Mexicans are voting on June 1 in the country's first-ever judicial election. The outcome will determine the composition of the country's court system, from the lowest level magistrate courts up to the Supreme Court.
In all, the country is set to remake its judiciary branch in two rounds of voting.
According to Mexico's National Electoral Institute, more than 4,000 candidates will compete on Sunday for approximately 900 seats at all levels of Mexico's federal judicial court system, including all nine positions on Mexico's Supreme Court.
Thousands more candidates will compete for 1,800 local judicial seats across 19 of Mexico's 31 states.
Mexico will hold a second round of elections in 2027 to cover the rest of the country's judicial seats in the remaining 12 states and in the federal district of Mexico City.
Until last fall, Mexico had relied on an appointment system, whereby the country's federal judicial council filled vacancies based on criteria that considered merit and experience.
The country's first-ever attempt at a fully democratic vote to decide its judiciary system has met with both excitement and consternation.
In August 2024, then-U.S. Ambassador to Mexico Ken Salazar issued a statement cautioning Mexico's congress over the types of reforms they were considering.
Former Mexican President Andrés Manuel López Obrador, who frequently clashed with Mexican judges, has been a proponent of the changes.
In September 2024, Mexico's congress approved a series of reforms. In addition to moving to a popular vote for selecting judges, the reforms reduced the number of Supreme Court seats from 11 to nine, halved the necessary work experience to five years, and did away with a requirement for judge candidates to be at least 35 years old.

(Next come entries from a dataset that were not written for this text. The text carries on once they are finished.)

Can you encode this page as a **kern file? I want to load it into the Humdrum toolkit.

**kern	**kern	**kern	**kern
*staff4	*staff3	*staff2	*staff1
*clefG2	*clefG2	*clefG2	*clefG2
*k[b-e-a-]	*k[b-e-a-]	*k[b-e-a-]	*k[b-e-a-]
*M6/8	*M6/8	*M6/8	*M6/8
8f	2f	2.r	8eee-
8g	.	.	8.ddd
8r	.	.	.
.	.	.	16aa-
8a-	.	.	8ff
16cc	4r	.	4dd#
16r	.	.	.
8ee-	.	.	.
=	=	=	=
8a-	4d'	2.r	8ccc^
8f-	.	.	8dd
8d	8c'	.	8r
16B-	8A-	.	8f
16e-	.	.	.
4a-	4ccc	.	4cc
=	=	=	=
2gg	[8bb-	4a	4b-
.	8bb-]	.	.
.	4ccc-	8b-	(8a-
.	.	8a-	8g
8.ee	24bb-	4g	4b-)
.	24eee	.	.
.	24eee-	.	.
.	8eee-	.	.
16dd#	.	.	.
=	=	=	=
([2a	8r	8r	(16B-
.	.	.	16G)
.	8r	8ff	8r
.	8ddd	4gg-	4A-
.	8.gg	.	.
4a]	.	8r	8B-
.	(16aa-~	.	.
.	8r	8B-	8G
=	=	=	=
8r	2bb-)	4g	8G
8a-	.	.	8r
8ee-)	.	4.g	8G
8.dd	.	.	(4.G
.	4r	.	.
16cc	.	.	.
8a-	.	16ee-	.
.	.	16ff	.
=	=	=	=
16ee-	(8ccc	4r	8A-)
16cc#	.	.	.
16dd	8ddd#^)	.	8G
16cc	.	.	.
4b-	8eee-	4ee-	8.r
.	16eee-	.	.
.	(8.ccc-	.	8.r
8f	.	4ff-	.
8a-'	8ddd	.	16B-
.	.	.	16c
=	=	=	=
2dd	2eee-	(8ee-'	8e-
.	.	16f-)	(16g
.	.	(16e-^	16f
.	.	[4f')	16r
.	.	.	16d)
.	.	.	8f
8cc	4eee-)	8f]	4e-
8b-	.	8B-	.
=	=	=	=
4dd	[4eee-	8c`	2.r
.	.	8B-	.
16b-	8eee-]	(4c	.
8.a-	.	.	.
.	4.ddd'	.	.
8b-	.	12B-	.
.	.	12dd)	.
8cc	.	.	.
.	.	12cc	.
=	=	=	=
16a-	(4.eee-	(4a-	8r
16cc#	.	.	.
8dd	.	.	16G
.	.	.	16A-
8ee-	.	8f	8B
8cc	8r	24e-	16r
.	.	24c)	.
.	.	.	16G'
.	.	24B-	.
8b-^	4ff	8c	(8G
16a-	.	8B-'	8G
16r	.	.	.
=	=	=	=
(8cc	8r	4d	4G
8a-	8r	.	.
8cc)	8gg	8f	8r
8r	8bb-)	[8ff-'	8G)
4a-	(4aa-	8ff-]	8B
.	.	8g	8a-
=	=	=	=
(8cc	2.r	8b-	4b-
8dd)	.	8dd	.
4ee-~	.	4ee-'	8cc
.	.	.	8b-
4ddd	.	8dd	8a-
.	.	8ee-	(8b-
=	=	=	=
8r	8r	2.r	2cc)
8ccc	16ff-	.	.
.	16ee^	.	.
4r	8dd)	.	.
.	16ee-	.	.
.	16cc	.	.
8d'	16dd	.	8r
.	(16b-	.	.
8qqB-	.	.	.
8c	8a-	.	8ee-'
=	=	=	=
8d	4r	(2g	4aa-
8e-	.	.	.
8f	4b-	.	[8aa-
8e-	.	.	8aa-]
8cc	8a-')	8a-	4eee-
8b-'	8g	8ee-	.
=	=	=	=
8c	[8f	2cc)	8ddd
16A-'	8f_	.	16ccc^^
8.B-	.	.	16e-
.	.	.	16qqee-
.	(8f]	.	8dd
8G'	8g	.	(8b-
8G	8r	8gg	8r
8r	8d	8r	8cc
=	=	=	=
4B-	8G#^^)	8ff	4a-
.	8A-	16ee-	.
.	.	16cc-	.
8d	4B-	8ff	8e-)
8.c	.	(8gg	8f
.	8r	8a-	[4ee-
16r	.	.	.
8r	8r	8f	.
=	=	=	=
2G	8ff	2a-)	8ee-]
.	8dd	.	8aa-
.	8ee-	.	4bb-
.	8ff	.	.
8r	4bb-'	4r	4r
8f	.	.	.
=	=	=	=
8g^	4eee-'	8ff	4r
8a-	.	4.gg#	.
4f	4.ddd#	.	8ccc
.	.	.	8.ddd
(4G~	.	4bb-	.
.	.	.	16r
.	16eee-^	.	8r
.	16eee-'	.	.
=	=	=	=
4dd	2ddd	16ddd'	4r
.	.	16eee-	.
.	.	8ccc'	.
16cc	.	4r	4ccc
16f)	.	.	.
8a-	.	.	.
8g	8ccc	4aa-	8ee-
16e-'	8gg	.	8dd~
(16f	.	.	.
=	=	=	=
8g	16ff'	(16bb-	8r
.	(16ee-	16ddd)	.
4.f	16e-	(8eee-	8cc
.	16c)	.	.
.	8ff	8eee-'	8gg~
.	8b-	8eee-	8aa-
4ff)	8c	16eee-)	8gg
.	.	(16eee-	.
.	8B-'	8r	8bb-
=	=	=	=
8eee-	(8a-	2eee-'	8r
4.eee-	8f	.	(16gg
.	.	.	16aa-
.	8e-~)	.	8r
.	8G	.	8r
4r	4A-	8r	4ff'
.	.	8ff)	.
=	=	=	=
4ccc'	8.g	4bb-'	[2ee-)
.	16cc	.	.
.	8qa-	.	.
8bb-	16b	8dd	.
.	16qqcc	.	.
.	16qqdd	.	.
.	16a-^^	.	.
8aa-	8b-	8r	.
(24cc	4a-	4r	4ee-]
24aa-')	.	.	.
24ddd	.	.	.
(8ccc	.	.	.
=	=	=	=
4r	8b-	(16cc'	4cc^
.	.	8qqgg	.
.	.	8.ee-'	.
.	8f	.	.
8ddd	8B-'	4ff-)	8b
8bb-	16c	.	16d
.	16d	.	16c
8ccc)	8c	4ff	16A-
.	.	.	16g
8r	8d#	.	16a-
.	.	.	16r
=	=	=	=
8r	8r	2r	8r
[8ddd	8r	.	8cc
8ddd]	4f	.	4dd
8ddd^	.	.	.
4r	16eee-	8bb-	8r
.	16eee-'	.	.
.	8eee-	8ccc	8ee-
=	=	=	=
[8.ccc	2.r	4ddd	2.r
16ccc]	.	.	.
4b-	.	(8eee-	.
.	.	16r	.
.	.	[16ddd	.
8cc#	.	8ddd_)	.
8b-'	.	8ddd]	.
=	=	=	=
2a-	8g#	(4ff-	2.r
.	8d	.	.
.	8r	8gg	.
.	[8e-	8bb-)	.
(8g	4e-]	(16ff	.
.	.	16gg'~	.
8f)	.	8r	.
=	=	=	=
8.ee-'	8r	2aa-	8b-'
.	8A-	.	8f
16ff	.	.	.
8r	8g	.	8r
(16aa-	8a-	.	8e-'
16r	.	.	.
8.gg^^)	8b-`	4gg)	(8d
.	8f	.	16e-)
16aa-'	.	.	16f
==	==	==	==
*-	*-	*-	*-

Obrador's party, the left-wing populist Morena Party, championed these reforms. President Claudia Sheinbaum, who is López Obrador's successor and a fellow Morena Party member, has also cheered the proposed changes to the judicial system.
Critics of the reforms have warned the changes will politicize the judiciary, with judges refraining from challenging the edicts of the country's ruling party.
Francisca Pou Giménez, a senior researcher at the National Autonomous University of Mexico, said the reforms send Mexico down the same path as Venezuela, where "the judiciary was subordinated at the beginning by Chavismo, with profound, long-lasting damage to democracy, up to this day.”
During a panel discussion at the Wilson Center in Washington in September 2024, Mexican circuit judge María Amparo Hernández Chong Cuy said she believes the reform process was rushed, and the results worrisome.
Turning the judge selection process into a popular vote has also fueled concerns about the types of candidates who could soon fill seats in the courts.
“What I can promise you is I’ll be an impartial judge,” she told voters during a recent campaign stop in Ciudad Juarez, a city that sits across the border from El Paso, Texas.
The election rules prohibit political parties from endorsing, criticizing, advertising for, or otherwise attempting to financially support judge candidates. The candidates must instead self-finance their campaigns, and face constraints with when and how they may promote their campaigns.
Candidates cannot purchase advertising time on television and radio stations. They also cannot pay for online advertisements, but can spread their campaign messaging on social networks.
Opponents of the judicial election process have urged their fellow citizens to boycott the vote.